Lillian ran through the wreckage and dust, glass crunching under her feet, up the stairs, and into her apartment. She found her mom on the floor, bloody, surrounded by shattered glass and the remnants of their shattered life. Bloody but alive.
“All I could think was: thank God we are alive!”
The blast that rocked the commercial heart of the city left 300,000 people homeless. People from all walks of life, all backgrounds. People like Lillian and her mom, who loved nothing more than tending to their flowers on the balcony, and looking out over the neighborhood they called home.
In the first days after the blast, Lillian didn’t think much about their apartment. She was so flooded with gratitude for life there wasn’t room for much else. But it’s a few weeks later now, and a few weeks closer to cooler autumn weather. Lillian returns to the apartment every day to water the flowers, unlikely survivors of a force so strong it blew out windows and doors in a third of the city. The thin sheets of clear plastic keeping the worst of the wind out isn’t going to protect them when the weather turns cold.
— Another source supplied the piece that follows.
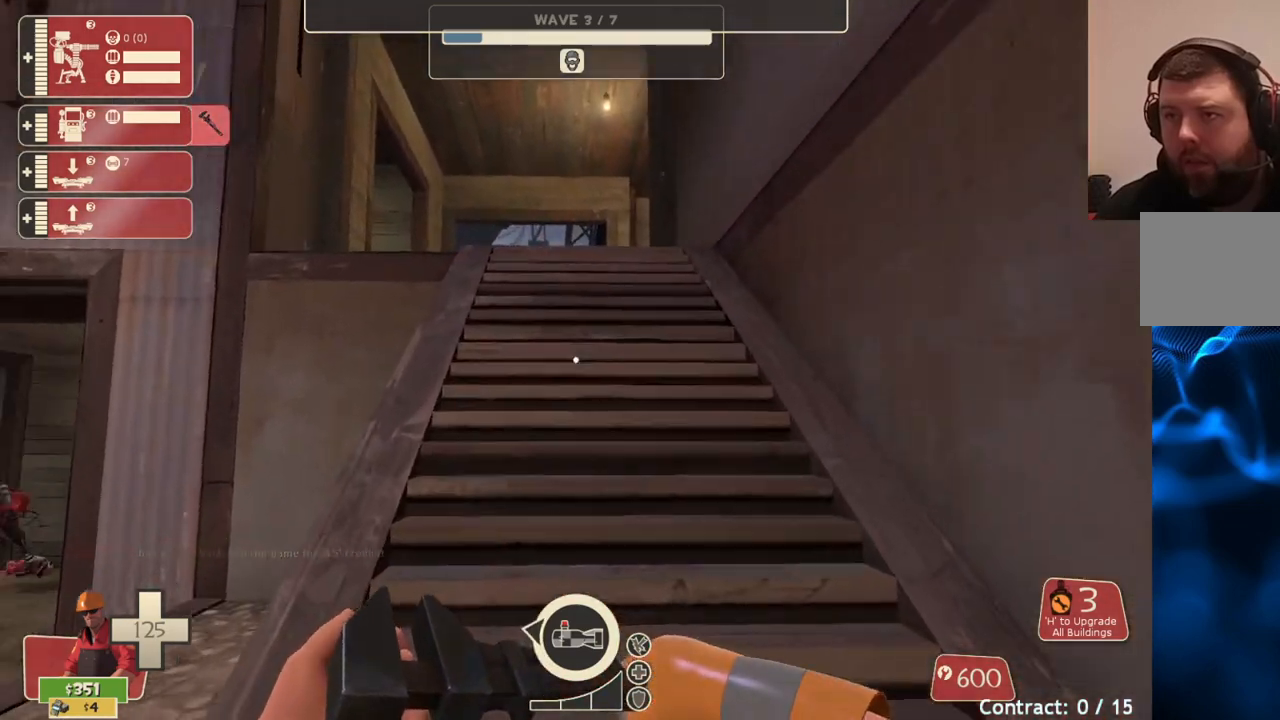
{"buttons": [], "left_stick": "up", "right_stick": "center", "events": [[83, "right_stick", "center"]]}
But how would they manage?
They couldn’t manage on their own, quite frankly. And thankfully they don’t have to.
Right now there are tradesmen scaling the stairs of Lillian’s building, up and down, from the first floor of apartments to those at the top.
They are swinging sledgehammers to knock out broken window frames, mixing concrete to repair door openings, and having panes of glass cut to fit the new frames.
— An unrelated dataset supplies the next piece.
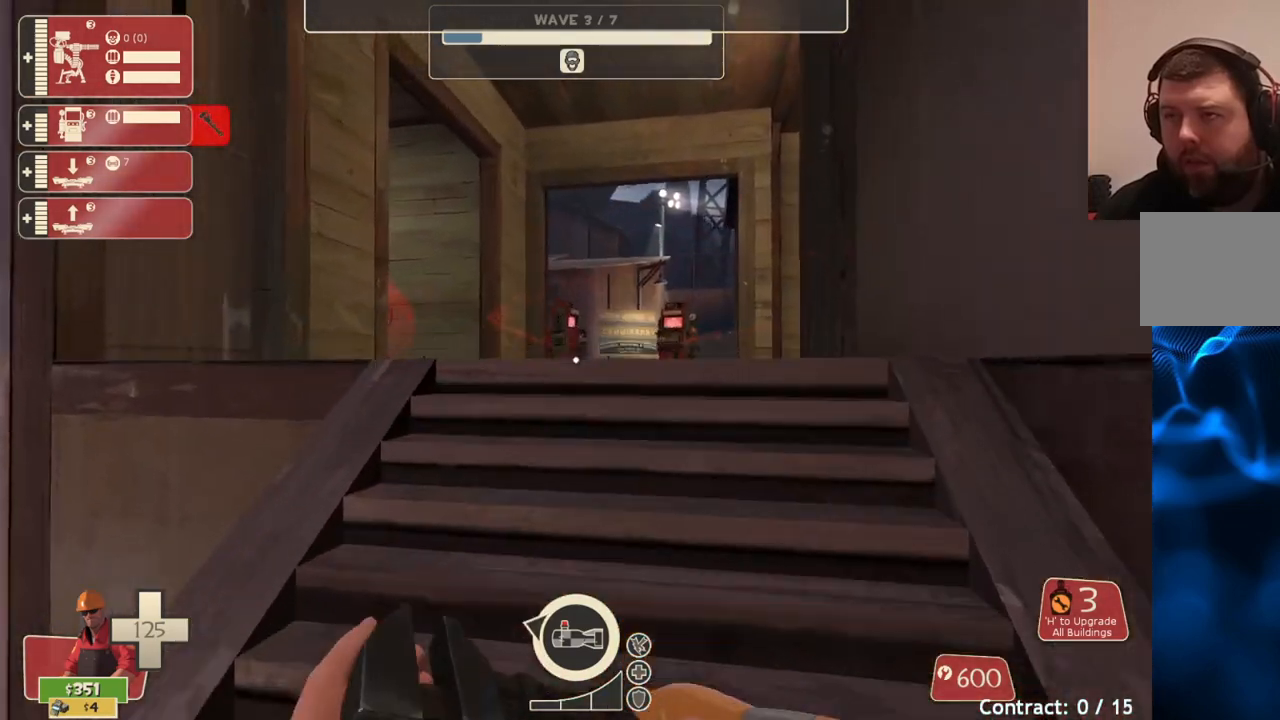
{"buttons": [], "left_stick": "up", "right_stick": "center", "events": []}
For weeks we have been meeting with residents of Beirut and listening to their most urgent needs. We’ve had teams removing debris, completing needed repairs, and soon we’ll be getting families back into their homes.
It’s not easy. The lack of services like electricity, that made life difficult before the blast, continues to plague those who still choose to make Beirut home. Many of the tradesmen who are working hard to heal the physical damage done by the explosion suffered losses themselves. Some tradesmen are refugees from Syria, rebuilding a homeland that isn’t even theirs.
And they’re grateful for the chance to do it. Grateful for those who are standing with them, giving so that women like Lillian and her mom can move back home.
Lillian continues to return to her apartment, dodging debris, to water her resilient flowers. This is her daily act of defiance against hopelessness, a small token of love to any of her neighbors who happen to lift their gaze from the brokenness.